• **Compito 1**:
Ricopia la parte della trama che si apre con le parole contenenti "La piccola è" e si chiude con "pericolsa per lui.".
• **Compito 2**:
Stabilisci se le seguenti affermazioni concordano con la trama. Per ciascuna rispondi sì o no e cita le parole del testo che lo dimostrano. (a) Il padre di Valeria muore nell'agguato. (b) Babù è un ex-acrobata di circo. (c) Valeria lavora come cameriera in un ristorante.
• **Compito 3**:
Secondo la trama, quale lavoro offre Luigi Saverio a Valeria?

Valeria Montiel, figlia di Margherita
e Giampaolo, assiste da bambina ad un violento
agguato nel quale muore il padre e la madre rimane
gravemente ferita.
Convinta che anche la madre abbia perso la vita,
Valeria viene accolta in casa di un amico di
famiglia che, prima di morire, le rivela che sua
madre è ancora viva, ma è scomparsa.
Da quel momento l'unico scopo di Valeria è quello di
cercare la madre e inizia così un lungo e doloroso
viaggio attraverso l'Argentina.
Ma le ricerche sono vane e Valeria, stanca, delusa e
sola, trova conforto solo in Babù, un ex-acrobata di
circo, che l'aiuta a continuare nonostante le
difficoltà.
Valeria lavora come cameriera in un albergo e salva
la vita alla figlia di Marilina Parisi.
La piccola è nipote di Leonardo Parisi, che altri
che non è Leonardo Andrade, l'assassino del padre di
Valeria.
Luigi Saverio, figlio di Leonardo e fratello di
Marilina, si innamora di Valeria e, per poterle
stare vicino, le offre un lavoro nella sua ditta di
pubblicità.
Intanto le continue ricerche portano Valeria alla
certezza che sua madre non sia morta e, quando
Leonardo viene a conoscenza dell'identità della
ragazza e del fatto che Margherita è ancora viva,
capisce che la presenza della ragazza può diventare
troppo pericolsa per lui.
Da quel momento l'uomo farà di tutto per ostacolare
l'unione di Valeria con il figlio Luigi Saverio.

(Voci di dati salvate)
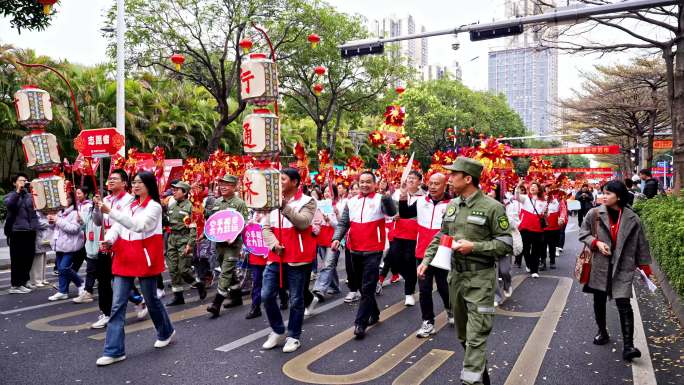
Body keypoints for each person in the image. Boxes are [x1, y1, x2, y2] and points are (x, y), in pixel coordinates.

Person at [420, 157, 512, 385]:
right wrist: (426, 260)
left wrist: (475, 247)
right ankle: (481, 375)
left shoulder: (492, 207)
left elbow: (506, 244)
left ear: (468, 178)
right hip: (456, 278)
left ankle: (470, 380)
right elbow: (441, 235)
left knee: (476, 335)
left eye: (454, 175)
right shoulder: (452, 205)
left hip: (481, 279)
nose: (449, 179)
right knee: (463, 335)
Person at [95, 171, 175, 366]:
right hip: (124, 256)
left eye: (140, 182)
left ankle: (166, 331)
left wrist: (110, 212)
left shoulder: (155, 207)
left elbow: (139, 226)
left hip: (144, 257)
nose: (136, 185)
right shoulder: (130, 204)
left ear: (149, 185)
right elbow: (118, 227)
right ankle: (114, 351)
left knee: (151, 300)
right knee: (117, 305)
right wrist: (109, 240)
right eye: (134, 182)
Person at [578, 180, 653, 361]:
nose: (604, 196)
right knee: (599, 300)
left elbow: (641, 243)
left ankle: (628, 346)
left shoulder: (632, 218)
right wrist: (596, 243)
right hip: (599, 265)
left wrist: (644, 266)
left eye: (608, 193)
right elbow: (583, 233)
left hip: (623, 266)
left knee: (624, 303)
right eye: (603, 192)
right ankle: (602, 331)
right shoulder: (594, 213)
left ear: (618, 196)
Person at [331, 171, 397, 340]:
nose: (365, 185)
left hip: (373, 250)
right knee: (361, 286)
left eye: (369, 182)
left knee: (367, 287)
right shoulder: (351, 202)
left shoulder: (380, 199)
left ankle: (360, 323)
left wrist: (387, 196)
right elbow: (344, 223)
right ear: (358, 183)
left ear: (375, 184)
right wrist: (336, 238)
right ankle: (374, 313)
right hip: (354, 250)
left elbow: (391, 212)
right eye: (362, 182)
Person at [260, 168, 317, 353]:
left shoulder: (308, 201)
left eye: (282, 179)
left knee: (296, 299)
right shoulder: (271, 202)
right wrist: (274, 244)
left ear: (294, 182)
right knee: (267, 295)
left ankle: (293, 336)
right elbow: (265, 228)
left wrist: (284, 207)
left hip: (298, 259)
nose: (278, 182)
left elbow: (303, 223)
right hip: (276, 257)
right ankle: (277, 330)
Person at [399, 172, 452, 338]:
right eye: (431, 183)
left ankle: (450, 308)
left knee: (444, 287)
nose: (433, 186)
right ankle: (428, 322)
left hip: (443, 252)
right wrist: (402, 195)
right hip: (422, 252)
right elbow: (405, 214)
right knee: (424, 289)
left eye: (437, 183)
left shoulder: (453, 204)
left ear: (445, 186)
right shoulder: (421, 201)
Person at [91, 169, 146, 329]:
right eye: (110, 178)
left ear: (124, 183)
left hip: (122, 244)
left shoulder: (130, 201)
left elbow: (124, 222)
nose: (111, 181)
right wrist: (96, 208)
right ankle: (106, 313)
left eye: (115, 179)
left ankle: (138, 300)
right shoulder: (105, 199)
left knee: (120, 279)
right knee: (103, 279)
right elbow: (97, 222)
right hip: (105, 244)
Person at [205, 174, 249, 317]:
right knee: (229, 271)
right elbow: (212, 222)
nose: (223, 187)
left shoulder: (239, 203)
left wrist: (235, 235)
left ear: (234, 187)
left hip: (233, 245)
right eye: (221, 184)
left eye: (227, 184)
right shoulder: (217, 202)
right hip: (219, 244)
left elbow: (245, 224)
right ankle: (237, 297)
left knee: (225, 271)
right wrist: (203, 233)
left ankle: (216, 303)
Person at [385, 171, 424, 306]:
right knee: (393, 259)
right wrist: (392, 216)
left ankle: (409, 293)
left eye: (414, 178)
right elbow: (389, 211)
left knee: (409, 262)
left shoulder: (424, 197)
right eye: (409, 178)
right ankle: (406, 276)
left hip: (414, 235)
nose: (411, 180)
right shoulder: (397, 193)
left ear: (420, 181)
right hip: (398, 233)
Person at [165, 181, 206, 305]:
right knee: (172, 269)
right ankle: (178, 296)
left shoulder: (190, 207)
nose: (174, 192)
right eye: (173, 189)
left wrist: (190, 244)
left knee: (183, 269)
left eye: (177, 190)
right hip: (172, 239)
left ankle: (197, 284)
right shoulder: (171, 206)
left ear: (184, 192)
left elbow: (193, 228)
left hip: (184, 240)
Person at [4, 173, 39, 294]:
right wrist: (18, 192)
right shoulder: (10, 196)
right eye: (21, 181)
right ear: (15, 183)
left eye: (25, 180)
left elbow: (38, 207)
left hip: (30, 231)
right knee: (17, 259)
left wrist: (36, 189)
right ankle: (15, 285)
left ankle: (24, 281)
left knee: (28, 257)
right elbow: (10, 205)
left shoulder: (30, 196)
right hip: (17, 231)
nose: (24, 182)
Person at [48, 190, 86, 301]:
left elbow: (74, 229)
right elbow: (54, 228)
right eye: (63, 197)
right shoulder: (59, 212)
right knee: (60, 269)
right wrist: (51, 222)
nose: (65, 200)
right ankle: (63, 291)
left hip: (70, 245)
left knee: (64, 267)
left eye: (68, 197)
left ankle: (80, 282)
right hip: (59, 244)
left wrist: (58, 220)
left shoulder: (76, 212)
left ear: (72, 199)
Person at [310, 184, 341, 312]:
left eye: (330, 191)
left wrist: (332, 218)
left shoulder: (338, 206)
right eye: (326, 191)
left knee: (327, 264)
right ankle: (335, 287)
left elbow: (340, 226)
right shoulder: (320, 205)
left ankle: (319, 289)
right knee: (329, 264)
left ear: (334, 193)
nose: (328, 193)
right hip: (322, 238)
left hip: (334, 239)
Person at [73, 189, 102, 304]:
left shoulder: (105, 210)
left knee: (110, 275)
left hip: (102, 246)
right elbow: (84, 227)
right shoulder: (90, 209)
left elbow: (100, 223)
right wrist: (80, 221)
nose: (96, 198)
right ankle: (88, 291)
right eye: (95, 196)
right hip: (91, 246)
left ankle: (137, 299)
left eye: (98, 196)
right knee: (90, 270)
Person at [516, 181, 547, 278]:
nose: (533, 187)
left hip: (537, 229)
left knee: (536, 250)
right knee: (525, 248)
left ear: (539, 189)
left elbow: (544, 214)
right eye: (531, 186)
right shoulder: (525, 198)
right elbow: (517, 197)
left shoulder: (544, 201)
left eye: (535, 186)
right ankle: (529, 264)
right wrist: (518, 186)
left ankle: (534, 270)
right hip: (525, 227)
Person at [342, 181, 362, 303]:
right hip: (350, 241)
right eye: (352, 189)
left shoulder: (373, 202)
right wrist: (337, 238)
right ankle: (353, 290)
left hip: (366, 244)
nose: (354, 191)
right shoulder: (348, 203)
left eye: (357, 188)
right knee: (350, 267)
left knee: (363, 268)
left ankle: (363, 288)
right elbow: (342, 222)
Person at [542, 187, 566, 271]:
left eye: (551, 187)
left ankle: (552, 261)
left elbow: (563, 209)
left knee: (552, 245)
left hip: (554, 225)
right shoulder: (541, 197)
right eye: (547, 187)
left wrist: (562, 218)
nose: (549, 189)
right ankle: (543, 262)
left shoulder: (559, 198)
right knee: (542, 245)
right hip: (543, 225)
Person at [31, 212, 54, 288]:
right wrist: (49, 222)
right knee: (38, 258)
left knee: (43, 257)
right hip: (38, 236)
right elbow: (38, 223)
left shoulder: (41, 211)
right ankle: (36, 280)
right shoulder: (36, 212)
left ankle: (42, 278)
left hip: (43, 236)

==

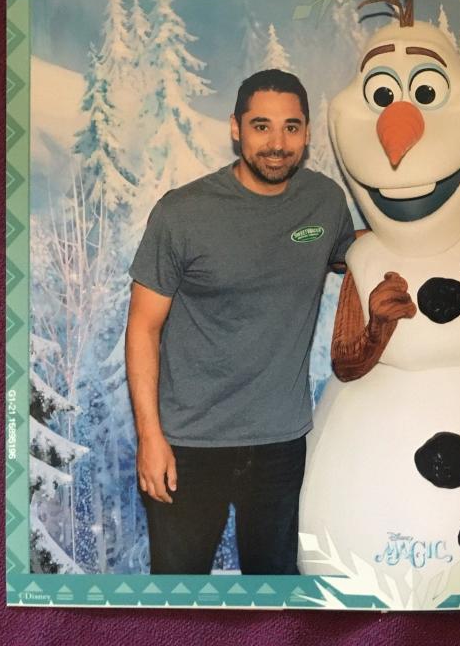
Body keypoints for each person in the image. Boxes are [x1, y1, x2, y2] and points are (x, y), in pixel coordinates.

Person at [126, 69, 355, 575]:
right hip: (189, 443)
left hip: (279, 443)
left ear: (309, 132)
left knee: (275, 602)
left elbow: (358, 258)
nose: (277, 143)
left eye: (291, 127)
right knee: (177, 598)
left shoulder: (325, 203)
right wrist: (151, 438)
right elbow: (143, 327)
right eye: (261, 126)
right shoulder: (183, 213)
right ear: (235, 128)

...

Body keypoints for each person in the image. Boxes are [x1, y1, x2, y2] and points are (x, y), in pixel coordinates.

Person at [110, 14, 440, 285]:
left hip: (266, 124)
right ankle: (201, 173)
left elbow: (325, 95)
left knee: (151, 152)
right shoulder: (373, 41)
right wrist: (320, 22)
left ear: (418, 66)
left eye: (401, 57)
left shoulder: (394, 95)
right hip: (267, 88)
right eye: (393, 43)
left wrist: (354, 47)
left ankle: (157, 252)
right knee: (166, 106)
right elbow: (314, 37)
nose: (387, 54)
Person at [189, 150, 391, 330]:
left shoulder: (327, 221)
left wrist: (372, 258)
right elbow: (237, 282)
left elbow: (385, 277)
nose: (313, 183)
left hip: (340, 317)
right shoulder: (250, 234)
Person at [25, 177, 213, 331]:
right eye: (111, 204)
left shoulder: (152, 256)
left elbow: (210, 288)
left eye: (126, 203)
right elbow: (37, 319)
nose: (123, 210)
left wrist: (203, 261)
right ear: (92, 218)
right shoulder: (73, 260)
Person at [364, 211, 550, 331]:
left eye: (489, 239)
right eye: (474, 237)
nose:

• **Risultato 1**:
La piccola è nipote di Leonardo Parisi, che altri
che non è Leonardo Andrade, l'assassino del padre di
Valeria.
Luigi Saverio, figlio di Leonardo e fratello di
Marilina, si innamora di Valeria e, per poterle
stare vicino, le offre un lavoro nella sua ditta di
pubblicità.
Intanto le continue ricerche portano Valeria alla
certezza che sua madre non sia morta e, quando
Leonardo viene a conoscenza dell'identità della
ragazza e del fatto che Margherita è ancora viva,
capisce che la presenza della ragazza può diventare
troppo pericolsa per lui.

• **Risultato 2**:
(a) Sì: "nel quale muore il padre".
(b) Sì: "Babù, un ex-acrobata di circo".
(c) No: "Valeria lavora come cameriera in un albergo".

• **Risultato 3**:
Un lavoro nella sua ditta di pubblicità.